*About this task:* Print exactly what the entries say, line by line, from the first line down to the one with "right knee: (151, 1196)", inclusive.
Segment Start: Data to process
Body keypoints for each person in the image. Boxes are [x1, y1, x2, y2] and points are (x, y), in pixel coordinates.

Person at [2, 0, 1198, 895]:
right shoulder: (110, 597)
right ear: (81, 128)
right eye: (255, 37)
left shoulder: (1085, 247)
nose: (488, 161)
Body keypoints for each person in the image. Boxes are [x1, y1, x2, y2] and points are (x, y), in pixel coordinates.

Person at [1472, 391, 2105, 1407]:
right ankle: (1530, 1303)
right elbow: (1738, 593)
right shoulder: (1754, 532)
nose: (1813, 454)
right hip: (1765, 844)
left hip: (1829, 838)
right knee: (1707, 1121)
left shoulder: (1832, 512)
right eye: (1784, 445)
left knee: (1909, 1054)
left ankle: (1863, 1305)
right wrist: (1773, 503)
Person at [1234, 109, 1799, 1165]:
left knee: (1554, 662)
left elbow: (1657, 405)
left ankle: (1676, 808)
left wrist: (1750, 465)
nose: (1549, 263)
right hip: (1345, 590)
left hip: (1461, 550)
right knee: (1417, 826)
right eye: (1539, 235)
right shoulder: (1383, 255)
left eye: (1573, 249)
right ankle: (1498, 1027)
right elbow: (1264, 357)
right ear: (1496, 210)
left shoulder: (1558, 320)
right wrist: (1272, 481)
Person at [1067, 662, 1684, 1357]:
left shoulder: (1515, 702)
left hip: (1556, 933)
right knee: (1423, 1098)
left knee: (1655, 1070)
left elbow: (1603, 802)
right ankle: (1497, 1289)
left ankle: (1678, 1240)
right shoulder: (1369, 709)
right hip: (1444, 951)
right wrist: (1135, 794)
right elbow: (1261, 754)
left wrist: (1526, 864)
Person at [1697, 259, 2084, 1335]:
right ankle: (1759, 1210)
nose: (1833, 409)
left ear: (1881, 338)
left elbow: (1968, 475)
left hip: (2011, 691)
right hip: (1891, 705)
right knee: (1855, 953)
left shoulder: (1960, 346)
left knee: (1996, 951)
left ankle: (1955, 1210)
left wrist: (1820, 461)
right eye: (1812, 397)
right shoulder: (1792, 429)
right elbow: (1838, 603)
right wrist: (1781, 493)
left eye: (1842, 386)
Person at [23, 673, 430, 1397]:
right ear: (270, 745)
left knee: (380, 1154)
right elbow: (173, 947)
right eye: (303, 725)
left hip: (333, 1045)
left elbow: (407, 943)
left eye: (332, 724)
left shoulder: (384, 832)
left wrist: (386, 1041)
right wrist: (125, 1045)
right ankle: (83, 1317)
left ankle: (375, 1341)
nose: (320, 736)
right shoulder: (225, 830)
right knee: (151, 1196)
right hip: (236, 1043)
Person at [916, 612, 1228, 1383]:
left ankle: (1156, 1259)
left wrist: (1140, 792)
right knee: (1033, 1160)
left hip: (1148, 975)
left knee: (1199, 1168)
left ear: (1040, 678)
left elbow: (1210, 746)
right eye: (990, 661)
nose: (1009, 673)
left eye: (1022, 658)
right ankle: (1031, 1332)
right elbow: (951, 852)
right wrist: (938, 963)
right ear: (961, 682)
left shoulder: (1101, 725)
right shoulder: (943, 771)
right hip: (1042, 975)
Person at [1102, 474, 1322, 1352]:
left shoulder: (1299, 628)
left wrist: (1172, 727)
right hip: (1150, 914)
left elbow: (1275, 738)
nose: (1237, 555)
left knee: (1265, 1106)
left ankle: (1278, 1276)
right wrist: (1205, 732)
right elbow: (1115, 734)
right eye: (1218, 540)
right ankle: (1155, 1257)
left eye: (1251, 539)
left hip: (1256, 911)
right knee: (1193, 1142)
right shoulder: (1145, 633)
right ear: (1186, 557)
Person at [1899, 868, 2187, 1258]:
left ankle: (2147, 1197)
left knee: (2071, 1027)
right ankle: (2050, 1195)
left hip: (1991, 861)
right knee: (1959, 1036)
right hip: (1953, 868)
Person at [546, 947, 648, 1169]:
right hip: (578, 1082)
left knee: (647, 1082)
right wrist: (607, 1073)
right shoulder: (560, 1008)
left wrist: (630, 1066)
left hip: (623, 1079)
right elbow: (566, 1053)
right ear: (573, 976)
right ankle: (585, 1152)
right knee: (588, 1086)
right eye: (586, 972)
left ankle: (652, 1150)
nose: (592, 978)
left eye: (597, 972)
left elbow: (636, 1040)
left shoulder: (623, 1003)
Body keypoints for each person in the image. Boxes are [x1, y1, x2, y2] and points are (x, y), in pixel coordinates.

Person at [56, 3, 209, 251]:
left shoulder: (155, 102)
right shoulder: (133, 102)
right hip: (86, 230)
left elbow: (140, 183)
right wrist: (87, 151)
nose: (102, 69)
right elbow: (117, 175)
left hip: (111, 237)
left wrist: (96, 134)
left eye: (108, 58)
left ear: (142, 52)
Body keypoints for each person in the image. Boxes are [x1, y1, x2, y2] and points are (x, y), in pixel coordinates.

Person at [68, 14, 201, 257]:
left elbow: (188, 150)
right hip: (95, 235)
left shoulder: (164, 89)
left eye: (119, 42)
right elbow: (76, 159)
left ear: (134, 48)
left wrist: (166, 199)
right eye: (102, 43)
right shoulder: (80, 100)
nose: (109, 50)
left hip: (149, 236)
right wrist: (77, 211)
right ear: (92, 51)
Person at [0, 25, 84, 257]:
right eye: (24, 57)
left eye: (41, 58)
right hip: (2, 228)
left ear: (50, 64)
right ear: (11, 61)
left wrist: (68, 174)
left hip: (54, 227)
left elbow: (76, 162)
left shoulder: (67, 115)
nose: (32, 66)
Segment End: Data to process
*Task response:*
Body keypoints for each person in the image. Boxes are [x1, y1, x2, y2] and points are (x, y), in pixel coordinates.

Person at [2, 0, 1198, 895]:
right shoulder: (110, 597)
right ear: (81, 128)
right eye: (255, 37)
left shoulder: (1085, 247)
nose: (488, 161)
Body keypoints for each person in the image. Boxes are [x1, y1, x2, y2] and points are (x, y), in pixel coordinates.

Person at [1472, 391, 2105, 1407]:
right ankle: (1530, 1303)
right elbow: (1738, 593)
right shoulder: (1754, 532)
nose: (1813, 454)
right hip: (1765, 844)
left hip: (1829, 838)
right knee: (1707, 1121)
left shoulder: (1832, 512)
right eye: (1784, 445)
left knee: (1909, 1054)
left ankle: (1863, 1305)
right wrist: (1773, 503)
Person at [1234, 109, 1799, 1165]:
left knee: (1554, 662)
left elbow: (1657, 405)
left ankle: (1676, 808)
left wrist: (1750, 465)
nose: (1549, 263)
right hip: (1345, 590)
left hip: (1461, 550)
right knee: (1417, 826)
right eye: (1539, 235)
right shoulder: (1383, 255)
left eye: (1573, 249)
right ankle: (1498, 1027)
right elbow: (1264, 357)
right ear: (1496, 210)
left shoulder: (1558, 320)
right wrist: (1272, 481)
Person at [1067, 662, 1684, 1357]:
left shoulder: (1515, 702)
left hip: (1556, 933)
right knee: (1423, 1098)
left knee: (1655, 1070)
left elbow: (1603, 802)
right ankle: (1497, 1289)
left ankle: (1678, 1240)
right shoulder: (1369, 709)
right hip: (1444, 951)
right wrist: (1135, 794)
right elbow: (1261, 754)
left wrist: (1526, 864)
Person at [1697, 259, 2084, 1335]:
right ankle: (1759, 1210)
nose: (1833, 409)
left ear: (1881, 338)
left elbow: (1968, 475)
left hip: (2011, 691)
right hip: (1891, 705)
right knee: (1855, 953)
left shoulder: (1960, 346)
left knee: (1996, 951)
left ankle: (1955, 1210)
left wrist: (1820, 461)
right eye: (1812, 397)
right shoulder: (1792, 429)
right elbow: (1838, 603)
right wrist: (1781, 493)
left eye: (1842, 386)
Person at [23, 673, 430, 1397]:
right ear: (270, 745)
left knee: (380, 1154)
right elbow: (173, 947)
right eye: (303, 725)
left hip: (333, 1045)
left elbow: (407, 943)
left eye: (332, 724)
left shoulder: (384, 832)
left wrist: (386, 1041)
right wrist: (125, 1045)
right ankle: (83, 1317)
left ankle: (375, 1341)
nose: (320, 736)
right shoulder: (225, 830)
right knee: (151, 1196)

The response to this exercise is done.